Find the length of the curve
y = x^2 - (1/8)lnx, 1 ≤ x ≤ e
∫[1,e] √(1 + (2x - 1/(8x)))^2 dx
how would you simplify that to a fraction
In google paste:
Find the length of the curve calculator
When you see list of results click on:
Arc Length Calculator for Curve - eMathHelp
When page be open in rectangle
Enter a function
paste:
x^2 - (1/8)lnx
Enter a lower limit: 1
Enter an upper limit: e
click on CALCULATE and follow steps
To find the length of the curve, we will use the arc length formula for a function y = f(x).

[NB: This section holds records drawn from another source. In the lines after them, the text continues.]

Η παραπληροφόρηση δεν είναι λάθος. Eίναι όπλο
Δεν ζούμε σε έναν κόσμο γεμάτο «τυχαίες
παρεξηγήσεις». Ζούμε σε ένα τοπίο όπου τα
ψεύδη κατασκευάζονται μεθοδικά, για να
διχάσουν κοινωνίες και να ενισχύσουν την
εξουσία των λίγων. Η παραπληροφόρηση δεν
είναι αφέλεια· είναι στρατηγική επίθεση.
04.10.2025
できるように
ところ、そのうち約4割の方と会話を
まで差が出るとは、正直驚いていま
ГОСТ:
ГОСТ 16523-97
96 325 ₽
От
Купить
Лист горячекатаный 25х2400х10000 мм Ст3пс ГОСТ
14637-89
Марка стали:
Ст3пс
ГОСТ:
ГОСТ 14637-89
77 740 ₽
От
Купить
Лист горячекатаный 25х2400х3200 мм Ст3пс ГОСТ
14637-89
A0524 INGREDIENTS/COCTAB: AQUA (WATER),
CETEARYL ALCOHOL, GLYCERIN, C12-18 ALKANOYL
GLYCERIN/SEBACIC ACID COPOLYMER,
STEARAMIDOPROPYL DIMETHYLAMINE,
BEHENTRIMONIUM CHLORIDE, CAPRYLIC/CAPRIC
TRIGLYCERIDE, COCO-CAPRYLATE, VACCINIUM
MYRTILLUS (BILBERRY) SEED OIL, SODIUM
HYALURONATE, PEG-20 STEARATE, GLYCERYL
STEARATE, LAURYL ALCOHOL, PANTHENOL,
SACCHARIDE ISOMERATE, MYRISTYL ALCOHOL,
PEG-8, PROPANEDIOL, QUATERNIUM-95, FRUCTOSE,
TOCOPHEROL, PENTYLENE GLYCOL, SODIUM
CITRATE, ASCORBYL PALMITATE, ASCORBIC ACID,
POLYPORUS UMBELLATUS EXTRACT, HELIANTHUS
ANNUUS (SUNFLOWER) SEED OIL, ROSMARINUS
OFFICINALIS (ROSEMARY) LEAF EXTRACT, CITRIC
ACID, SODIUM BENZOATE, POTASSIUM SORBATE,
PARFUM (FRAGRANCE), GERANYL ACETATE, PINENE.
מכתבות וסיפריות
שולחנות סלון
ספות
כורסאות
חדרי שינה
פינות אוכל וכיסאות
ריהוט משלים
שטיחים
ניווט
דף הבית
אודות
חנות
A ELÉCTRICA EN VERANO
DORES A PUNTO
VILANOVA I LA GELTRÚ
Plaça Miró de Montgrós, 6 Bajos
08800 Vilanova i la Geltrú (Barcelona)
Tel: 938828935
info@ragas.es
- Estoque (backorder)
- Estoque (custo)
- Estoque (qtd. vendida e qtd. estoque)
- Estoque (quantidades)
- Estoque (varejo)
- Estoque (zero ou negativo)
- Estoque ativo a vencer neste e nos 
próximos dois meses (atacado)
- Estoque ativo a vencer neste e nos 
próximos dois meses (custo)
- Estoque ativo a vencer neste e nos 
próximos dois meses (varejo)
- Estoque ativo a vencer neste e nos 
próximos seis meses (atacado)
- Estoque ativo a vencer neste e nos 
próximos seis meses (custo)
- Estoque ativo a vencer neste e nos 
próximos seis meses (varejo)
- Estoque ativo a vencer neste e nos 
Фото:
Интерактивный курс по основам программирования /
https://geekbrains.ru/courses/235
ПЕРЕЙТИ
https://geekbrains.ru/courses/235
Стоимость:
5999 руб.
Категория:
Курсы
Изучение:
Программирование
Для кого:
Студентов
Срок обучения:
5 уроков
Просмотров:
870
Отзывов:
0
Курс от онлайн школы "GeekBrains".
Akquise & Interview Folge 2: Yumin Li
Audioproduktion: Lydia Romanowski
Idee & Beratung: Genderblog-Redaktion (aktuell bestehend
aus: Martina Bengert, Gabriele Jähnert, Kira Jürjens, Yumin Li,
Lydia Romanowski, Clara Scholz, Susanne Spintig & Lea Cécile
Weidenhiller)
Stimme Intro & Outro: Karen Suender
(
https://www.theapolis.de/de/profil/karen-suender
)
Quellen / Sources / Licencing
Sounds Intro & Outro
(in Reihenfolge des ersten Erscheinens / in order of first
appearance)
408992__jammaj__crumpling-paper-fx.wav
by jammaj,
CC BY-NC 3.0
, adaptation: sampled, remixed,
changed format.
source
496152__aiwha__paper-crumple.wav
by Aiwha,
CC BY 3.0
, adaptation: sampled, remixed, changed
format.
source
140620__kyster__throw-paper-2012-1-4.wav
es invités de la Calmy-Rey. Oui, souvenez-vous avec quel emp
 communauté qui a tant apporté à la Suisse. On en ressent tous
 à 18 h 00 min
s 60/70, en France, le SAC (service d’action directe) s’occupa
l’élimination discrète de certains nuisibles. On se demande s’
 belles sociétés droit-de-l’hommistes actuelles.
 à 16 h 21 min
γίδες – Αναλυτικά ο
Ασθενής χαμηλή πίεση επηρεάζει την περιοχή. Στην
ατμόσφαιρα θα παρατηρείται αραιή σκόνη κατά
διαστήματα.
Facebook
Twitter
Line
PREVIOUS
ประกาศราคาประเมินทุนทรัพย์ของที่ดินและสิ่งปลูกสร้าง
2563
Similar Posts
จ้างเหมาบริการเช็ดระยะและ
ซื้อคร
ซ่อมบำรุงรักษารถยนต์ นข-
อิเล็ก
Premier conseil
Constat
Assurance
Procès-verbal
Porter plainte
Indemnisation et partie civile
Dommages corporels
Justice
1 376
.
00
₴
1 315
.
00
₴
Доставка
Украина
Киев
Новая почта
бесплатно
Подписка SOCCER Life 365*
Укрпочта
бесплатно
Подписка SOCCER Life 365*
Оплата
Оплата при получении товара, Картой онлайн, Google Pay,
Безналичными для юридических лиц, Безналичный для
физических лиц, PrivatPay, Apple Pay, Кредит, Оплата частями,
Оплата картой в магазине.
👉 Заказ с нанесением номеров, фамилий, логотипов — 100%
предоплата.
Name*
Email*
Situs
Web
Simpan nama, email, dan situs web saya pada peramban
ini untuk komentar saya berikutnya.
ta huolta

The arc length formula is given by:
L = ∫√(1 + (dy/dx)^2) dx
Let's start by finding dy/dx.
Given: y = x^2 - (1/8)lnx
To find dy/dx, we need to differentiate y with respect to x.
dy/dx = d/dx(x^2) - d/dx((1/8)lnx)
Differentiating x^2 with respect to x, we get:
d/dx(x^2) = 2x
Differentiating (1/8)lnx with respect to x using the chain rule, we get:
d/dx((1/8)lnx) = (1/8) * (1/x) * (dx/dx)
= 1/(8x)
Therefore, dy/dx = 2x - 1/(8x)
Next, we can substitute dy/dx into the arc length formula:
L = ∫√(1 + (dy/dx)^2) dx
= ∫√(1 + (2x - 1/(8x))^2) dx
Now, we can proceed to evaluate this integral over the given interval of x, which is from 1 to e.
L = ∫(1 to e) √(1 + (2x - 1/(8x))^2) dx
Since the integral might be difficult to solve analytically, it may be more convenient to use numerical methods or computer software to evaluate this integral and find the length of the curve.